I have a question regarding the implementation of HASH_DIFF attributes to handle CDC (as mentioned by @kentgraziano in this forum thread https://datavaultalliance.com/discussions/members-tech-discussions/do-i-need-hash-keys/#post-177 ). How should we handle NULL values and the addition of other attributes. To illustrate my point I will use the example of a customer contact satellite with the attributes work_tel_number and home_tel_number.
If the record has the following values:
- work_tel_number: NULL
- home_tel_number: '555-7896'
and this then changes to:
- work_tel_number: '555-7896'
- home_tel_number: NULL
If we concatenate the two attributes together and then use MD5_BINARY to calculate the HASH value (when implementing on Snowflake), using an empty string for the NULL value will produce the same concatenated string, i.e. '555-7896'. To ensure that we can recognise the change in the record, we could use the word 'NULL' to represent the null value. The concatenated string would then be different for each of the combinations; i.e. 'NULL555-7896' versus '555-7896NULL'.

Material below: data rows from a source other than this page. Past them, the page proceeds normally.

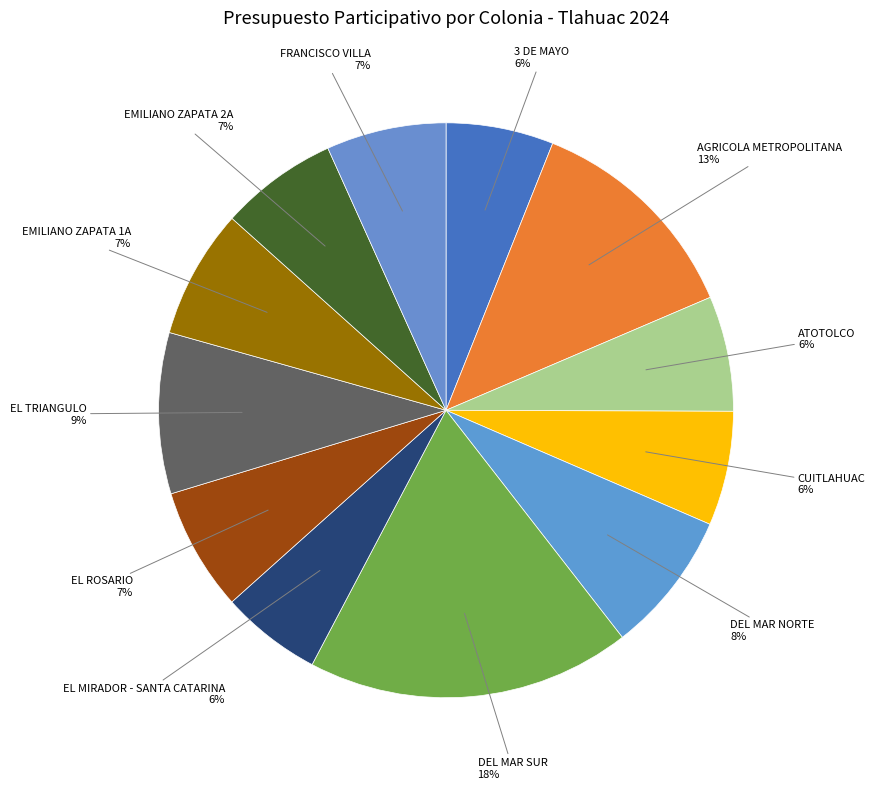

Count the number of slices in the pie.

12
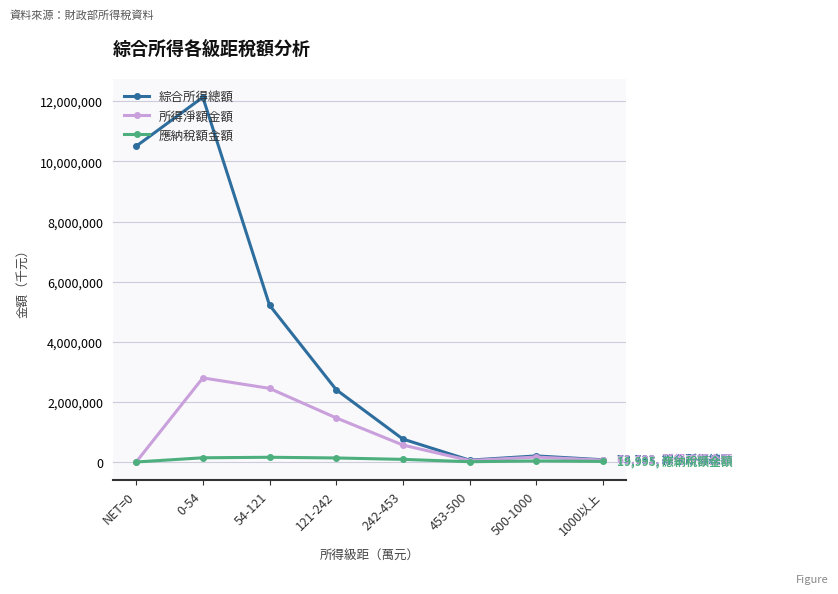

Where is 綜合所得總額 nearest to the value 6097995?

54-121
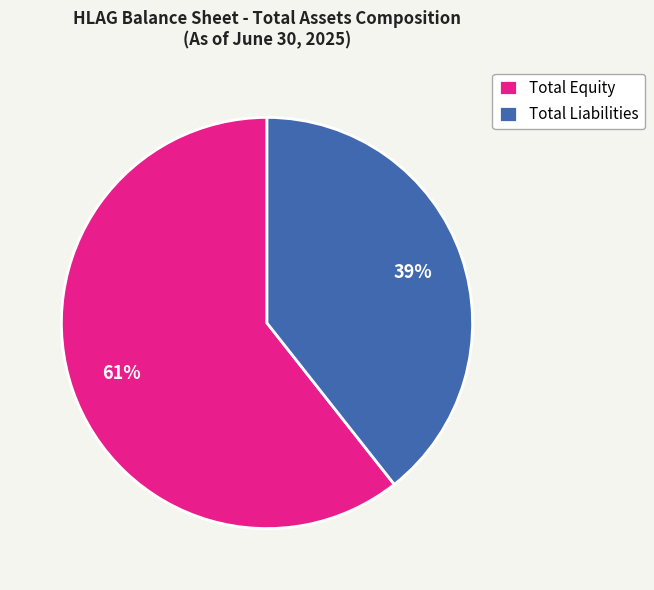

How many slices are in this pie chart?

2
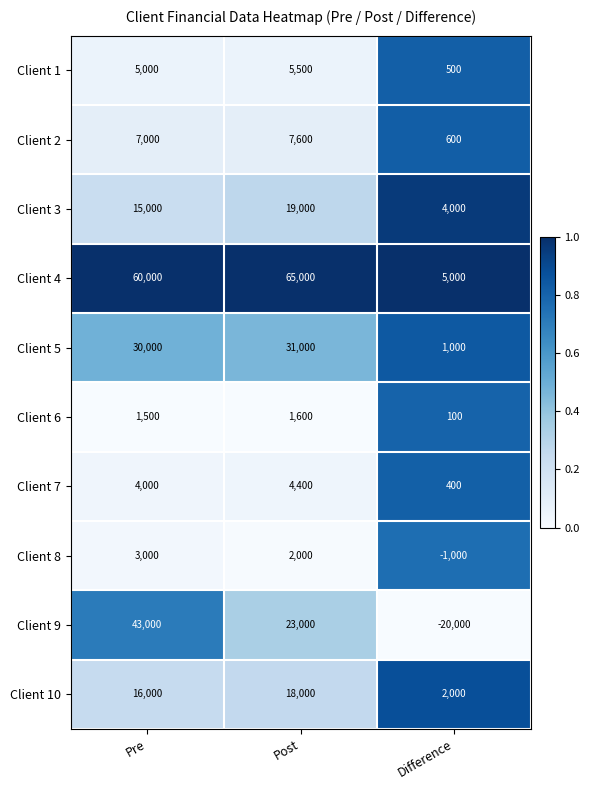

At Difference, list the series in order from largest to smallest.

Client 4, Client 3, Client 10, Client 5, Client 2, Client 1, Client 7, Client 6, Client 8, Client 9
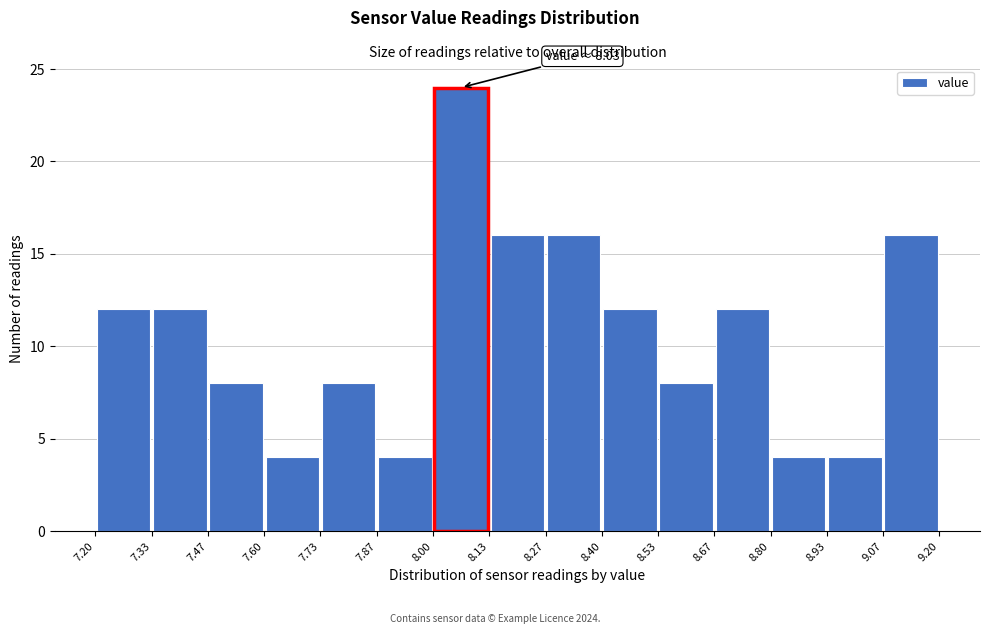

Which range on the x-axis has the tallest bar?

8.00 to 8.13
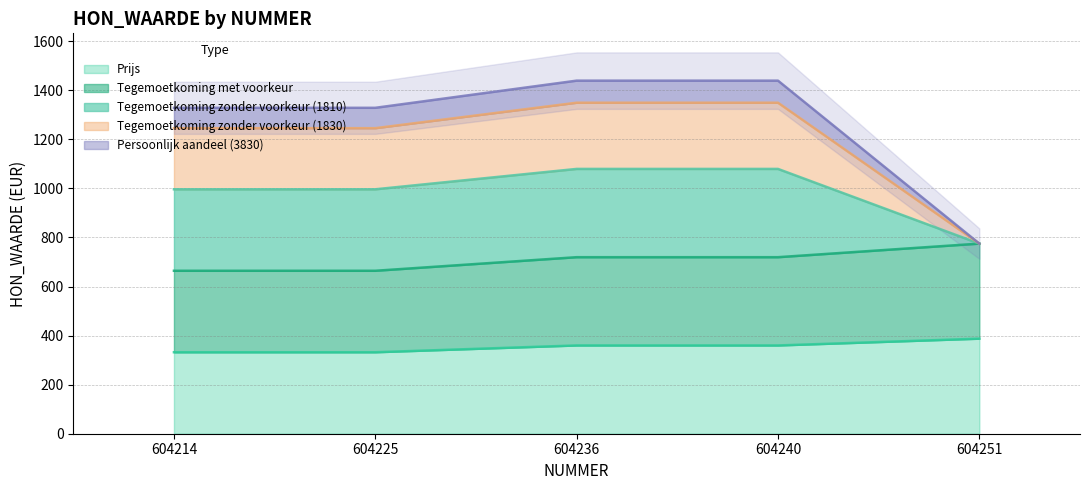

True or false: Prijs has a value of 250.9 at 604251.

False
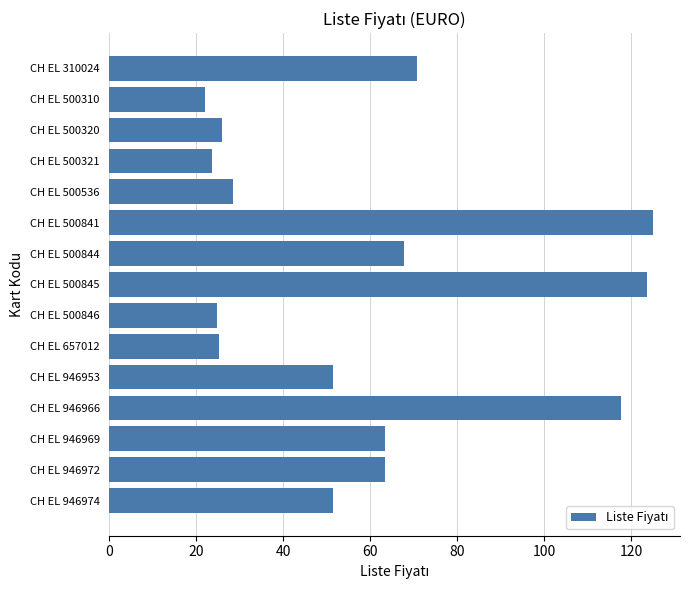

What is the difference between the second highest and minimum values?

101.7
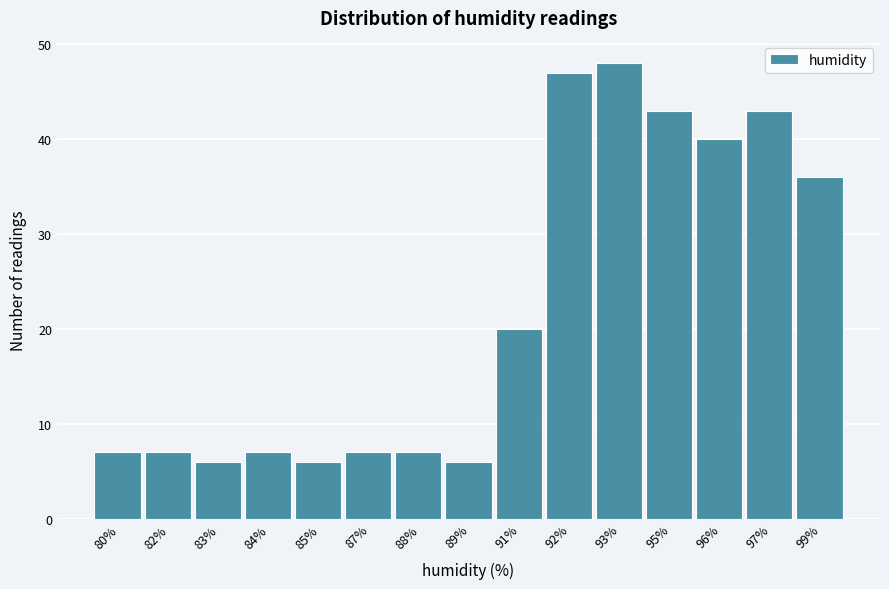

Reading left to right, extract all data points from this chart.

80%=7	82%=7	83%=6	84%=7	85%=6	87%=7	88%=7	89%=6	91%=20	92%=47	93%=48	95%=43	96%=40	97%=43	99%=36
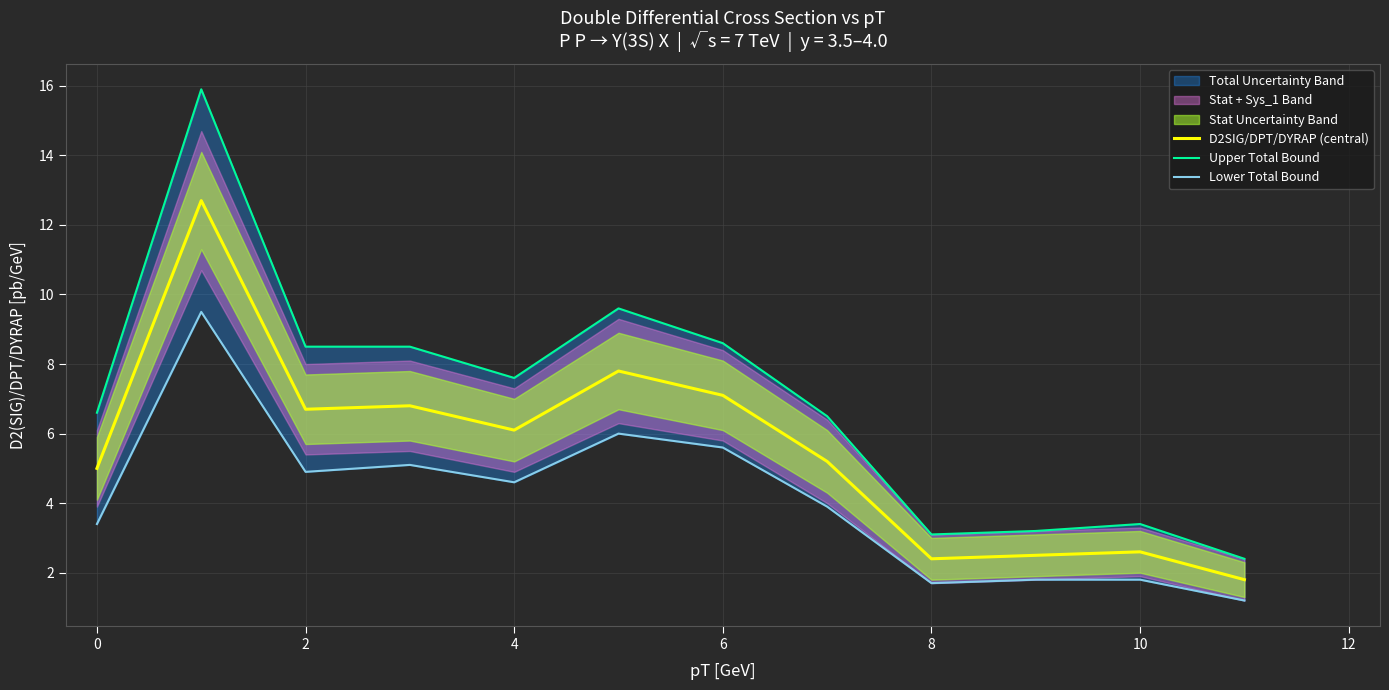

True or false: D2SIG/DPT/DYRAP (central) has a value of 6.1 at 4.

True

Is this the correct approach to take? A problem arises if we add another attribute to the satellite such as mobile_number, the HASH_DIFF will be different for all records after the change, even if the mobile_number is null. We will then be adding a new record where the HASH_DIFF is different but the field values are the same. Should we rather update the HASH_DIFF for the satellite records if a new field is added?
Any advice would be greatly appreciated.